Oikopleura is a genus of tunicates in the class Appendicularia (larvaceans). An organism of this genus forms a mucus house every four hours at 20 degrees Celsius. This house has a coarse mesh to keep out big particles, and a fine mesh that collects the small particles, down to the nanoplankton that includes (pelagic) bacteria.

Abandoned mucus houses sink to the deep, collecting organic particles during their descent. They make an important contribution to marine snow, since Oikopleura is abundant and filters very actively, using powerful strokes of its tail. Its abundance is less obvious from preserved samples (that are usually analyzed) because the gelatinous body disappears in the preservation process while leaving hardly any trace.

Species of Oikopleura have the smallest genomes in the animal kingdom, only about 75Mb.

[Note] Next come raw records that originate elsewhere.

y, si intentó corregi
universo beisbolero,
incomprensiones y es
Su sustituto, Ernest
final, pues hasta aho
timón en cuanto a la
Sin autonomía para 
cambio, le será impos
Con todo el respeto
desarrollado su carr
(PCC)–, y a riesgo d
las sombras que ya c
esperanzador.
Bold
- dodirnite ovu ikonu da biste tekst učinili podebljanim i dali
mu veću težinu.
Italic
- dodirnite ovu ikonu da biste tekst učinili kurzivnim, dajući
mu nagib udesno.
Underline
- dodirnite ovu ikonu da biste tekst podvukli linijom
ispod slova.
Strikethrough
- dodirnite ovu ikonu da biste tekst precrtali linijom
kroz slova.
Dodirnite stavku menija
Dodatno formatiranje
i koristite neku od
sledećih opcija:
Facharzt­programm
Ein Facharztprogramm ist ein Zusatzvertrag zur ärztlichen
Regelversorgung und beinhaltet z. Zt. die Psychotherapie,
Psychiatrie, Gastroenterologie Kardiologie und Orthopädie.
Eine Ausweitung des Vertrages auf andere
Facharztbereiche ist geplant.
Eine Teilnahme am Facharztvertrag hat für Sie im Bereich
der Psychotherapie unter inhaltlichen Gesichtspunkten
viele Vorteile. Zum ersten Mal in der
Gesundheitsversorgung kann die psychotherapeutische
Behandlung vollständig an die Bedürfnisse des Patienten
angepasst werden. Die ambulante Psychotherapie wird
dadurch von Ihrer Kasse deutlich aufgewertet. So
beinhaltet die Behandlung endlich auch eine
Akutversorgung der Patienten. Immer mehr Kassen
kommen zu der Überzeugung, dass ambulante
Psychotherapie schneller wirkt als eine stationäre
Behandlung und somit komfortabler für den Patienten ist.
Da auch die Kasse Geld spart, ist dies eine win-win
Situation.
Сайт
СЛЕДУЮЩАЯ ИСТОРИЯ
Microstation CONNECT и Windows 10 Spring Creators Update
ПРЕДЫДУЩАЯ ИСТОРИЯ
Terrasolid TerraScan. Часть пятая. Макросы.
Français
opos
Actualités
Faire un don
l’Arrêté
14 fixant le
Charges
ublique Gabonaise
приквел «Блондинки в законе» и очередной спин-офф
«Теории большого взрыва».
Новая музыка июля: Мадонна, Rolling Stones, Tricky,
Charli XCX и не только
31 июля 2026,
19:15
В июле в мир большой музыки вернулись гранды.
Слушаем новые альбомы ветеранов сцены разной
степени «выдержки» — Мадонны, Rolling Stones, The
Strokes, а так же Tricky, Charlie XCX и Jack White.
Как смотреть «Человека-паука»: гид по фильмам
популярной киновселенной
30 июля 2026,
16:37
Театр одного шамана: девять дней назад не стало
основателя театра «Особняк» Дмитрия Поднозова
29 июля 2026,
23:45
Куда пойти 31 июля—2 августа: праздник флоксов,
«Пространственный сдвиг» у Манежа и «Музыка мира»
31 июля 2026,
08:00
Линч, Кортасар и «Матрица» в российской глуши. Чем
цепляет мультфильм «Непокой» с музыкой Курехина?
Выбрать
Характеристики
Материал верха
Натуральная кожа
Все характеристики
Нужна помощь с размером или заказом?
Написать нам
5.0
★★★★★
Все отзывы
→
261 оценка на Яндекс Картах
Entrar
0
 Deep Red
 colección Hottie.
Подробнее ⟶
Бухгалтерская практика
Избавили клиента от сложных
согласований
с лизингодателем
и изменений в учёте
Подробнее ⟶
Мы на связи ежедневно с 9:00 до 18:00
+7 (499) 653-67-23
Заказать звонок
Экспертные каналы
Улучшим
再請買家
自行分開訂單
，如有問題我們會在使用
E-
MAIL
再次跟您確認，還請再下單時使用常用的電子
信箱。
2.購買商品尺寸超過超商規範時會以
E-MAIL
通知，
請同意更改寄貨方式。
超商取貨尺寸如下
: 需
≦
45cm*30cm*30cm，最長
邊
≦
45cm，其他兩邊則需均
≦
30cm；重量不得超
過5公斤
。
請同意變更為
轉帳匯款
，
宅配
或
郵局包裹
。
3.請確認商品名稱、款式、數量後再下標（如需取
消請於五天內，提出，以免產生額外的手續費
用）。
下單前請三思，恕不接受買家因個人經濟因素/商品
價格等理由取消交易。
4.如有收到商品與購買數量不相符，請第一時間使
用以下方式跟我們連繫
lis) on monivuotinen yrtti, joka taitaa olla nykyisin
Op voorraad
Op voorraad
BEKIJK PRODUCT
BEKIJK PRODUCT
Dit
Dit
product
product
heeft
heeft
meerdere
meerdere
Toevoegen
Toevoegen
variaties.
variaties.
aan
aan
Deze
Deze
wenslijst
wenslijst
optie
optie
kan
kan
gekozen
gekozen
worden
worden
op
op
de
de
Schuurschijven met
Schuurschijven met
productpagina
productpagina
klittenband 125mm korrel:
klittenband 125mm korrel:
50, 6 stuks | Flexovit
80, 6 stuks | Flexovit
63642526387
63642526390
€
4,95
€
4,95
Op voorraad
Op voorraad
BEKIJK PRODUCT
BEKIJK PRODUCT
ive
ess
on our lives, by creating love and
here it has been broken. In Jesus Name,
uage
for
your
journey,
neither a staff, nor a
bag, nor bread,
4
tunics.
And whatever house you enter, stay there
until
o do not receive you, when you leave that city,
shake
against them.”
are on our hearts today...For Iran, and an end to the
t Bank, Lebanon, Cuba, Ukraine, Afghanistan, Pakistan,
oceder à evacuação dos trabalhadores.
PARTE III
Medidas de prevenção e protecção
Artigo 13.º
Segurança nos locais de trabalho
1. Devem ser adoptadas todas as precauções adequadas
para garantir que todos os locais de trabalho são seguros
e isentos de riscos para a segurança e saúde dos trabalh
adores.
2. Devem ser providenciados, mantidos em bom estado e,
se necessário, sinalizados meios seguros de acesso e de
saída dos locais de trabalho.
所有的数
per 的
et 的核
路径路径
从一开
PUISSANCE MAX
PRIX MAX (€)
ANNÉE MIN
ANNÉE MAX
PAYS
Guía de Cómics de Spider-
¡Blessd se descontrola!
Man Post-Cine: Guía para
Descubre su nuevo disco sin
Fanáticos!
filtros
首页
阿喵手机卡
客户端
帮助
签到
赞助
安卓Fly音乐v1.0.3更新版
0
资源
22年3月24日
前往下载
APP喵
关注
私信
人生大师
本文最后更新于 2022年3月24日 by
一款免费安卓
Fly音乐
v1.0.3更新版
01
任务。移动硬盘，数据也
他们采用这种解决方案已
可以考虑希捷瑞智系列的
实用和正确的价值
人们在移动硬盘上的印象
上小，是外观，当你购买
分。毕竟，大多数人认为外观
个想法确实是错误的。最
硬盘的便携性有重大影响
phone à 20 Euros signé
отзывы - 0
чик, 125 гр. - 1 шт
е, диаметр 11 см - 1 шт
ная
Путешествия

Oikopleura contains bioluminescent species. About half of Oikopleura species are bioluminescent.

== Etymology ==

The genus name comes from oikos (meaning "house") and pleura ("rib", or "side of the body"), referring to their ability to build a mucus house like other larvaceans.

== Taxonomy ==

=== Phylogeny ===

Oikopleura has been found to possibly be paraphyletic with respect to several other oikopleurid genera, namely: Folia, Stegosoma, Mesoikopleura, and Megalocercus. The genus might also harbour more diversity than thought, with species complexes like Oikopleura dioica comprising several reproductively incompatible clades despite consistent general morphology.

=== List of species ===

- Oikopleura (Coecaria) Lohmann, 1933
  - Oikopleura (Coecaria) fusiformis Fol, 1872
    - Oikopleura (Coecaria) fusiformis cornutogastra Aida, 1907
  - Oikopleura (Coecaria) gracilis Lohmann, 1896
  - Oikopleura (Coecaria) intermedia Lohmann, 1896
  - Oikopleura (Coecaria) longicauda (Vogt, 1854)
- Oikopleura (Vexillaria) Lohmann, 1933
  - Oikopleura (Vexillaria) albicans (Leuckart, 1853)
  - Oikopleura (Vexillaria) caudaornata (Fenaux & Youngbluth, 1991)
  - Oikopleura (Vexillaria) cophocerca (Gegenbaur, 1855)
  - Oikopleura (Vexillaria) dioica Fol, 1872
  - Oikopleura (Vexillaria) gaussica Lohmann, 1905
  - Oikopleura (Vexillaria) gorskyi Flood, 2000
  - Oikopleura (Vexillaria) inflata (Fenaux & Youngbluth, 1991)
  - Oikopleura (Vexillaria) labradoriensis Lohmann, 1892
  - Oikopleura (Vexillaria) parva Lohmann, 1896
  - Oikopleura (Vexillaria) rufescens Fol, 1872
  - Oikopleura (Vexillaria) vanhoeffeni Lohman, 1896
  - Oikopleura (Vexillaria) villafrancae Fenaux, 1992

==Distribution==
The oikopleurids are distributed in the tropical waters of all oceans and seas of the globe, having been reported widely in the Caribbean Sea and the western coasts of the Atlantic Ocean.

==Oikopleura dioica==

A species of particular interest under this genus is the Oikopleura dioica, which is an anomaly among chordates. It has retained the fundamental body plan of the chordate; yet, it has lost the mechanism for retinoic acid signaling which operates during chordate development. The loss raises the question of the evolutionary constraints that have prevented similar changes in the other chordates.

Oikopleura dioica hox genes are distributed in nine locations around the genome whereas other chordates have a cluster of hox genes. Of note, this is the first chordate among the eukaryotes found to have operons.